Minister of State for Provincial Affairs and Devolution for Matabeleland North
- Incumbent
- Assumed office 10 September 2018
- President: Emmerson Mnangagwa
- Preceded by: Cain Mathema

Member of Parliament for Umguza
- Incumbent
- Assumed office 26 August 2018
- President: Emmerson Mnangagwa
- Preceded by: Obert Moses Mpofu
- Constituency: Umguza
- Majority: 3,648 (18.0%)

Personal details
- Born: 12 October 1960 (age 65) Bulawayo
- Party: ZANU-PF

= Richard Moyo =

Zimbabwean politician

Richard Moyo is a Zimbabwean politician and former Minister of Health and Child Care. He is the current Provincial Affairs Minister and a member of parliament representing Matabeleland North. He is a member of ZANU–PF.

== Background ==

=== Early life ===
Richard Moyo was born on 12 October 1960, in Bulawayo, Zimbabwe. He grew up in a family of six children and was raised by his mother, a nurse, after his father's early passing. Moyo completed his primary and secondary education in Bulawayo before pursuing higher education at the University of Zimbabwe.

=== Career ===
Moyo started his career as a medical doctor and worked at several hospitals in Zimbabwe, including Harare Hospital and Parirenyatwa Hospital. He later became a lecturer at the University of Zimbabwe's Medical School and rose to the position of Head of the Department of Obstetrics and Gynaecology.
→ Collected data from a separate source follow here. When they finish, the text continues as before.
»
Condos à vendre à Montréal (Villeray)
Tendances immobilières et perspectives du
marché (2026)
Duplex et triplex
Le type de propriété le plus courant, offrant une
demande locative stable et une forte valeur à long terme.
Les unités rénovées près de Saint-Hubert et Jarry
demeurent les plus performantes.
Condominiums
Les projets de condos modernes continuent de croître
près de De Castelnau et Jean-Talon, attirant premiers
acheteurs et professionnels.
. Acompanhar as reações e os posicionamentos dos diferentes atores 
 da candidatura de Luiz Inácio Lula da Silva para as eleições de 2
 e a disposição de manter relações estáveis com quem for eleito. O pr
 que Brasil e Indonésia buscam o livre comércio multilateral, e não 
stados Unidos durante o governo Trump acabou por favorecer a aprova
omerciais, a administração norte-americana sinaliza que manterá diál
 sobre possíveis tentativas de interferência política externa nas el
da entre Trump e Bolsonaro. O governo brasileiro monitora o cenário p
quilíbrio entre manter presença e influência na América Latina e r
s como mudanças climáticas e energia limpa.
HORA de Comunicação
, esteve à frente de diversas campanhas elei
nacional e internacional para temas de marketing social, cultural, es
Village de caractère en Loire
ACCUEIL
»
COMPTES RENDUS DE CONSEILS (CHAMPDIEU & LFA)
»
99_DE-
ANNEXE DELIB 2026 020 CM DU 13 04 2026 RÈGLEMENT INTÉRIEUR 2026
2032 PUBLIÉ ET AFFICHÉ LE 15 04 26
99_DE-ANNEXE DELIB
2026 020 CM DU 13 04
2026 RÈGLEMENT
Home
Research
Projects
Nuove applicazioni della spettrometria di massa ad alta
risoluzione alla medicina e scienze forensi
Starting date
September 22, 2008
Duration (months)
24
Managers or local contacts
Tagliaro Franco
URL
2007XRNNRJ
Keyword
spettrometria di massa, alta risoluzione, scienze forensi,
In 2013, Moyo entered politics and was appointed Minister of Health and Child Care, a position he held until 2018. During his tenure, he oversaw several major health initiatives, including the expansion of HIV/AIDS treatment programs and the introduction of new vaccines.

== Achievements ==
Some of Moyo's notable achievements include:

- Improving access to healthcare services, particularly in rural areas
- Increasing the number of medical professionals in the country
- Introducing new health programs, such as the National Cancer Treatment Program
- Strengthening partnerships with international organizations, such as the World Health Organization and UNICEF

=== Other ventures ===
In addition to his political career, Moyo has also worked as a consultant for several international organizations, including the World Bank and the Global Fund to Fight AIDS, Tuberculosis and Malaria. He has also served as a board member for several organizations, including the Zimbabwe Medical Council and the Health Professions Authority.

== Awards and honors ==
Moyo has received several awards for his contributions to healthcare and public service, including the Zimbabwe Medical Association's Lifetime Achievement Award and the African Minister of Health Award for Excellence in Healthcare Leadership.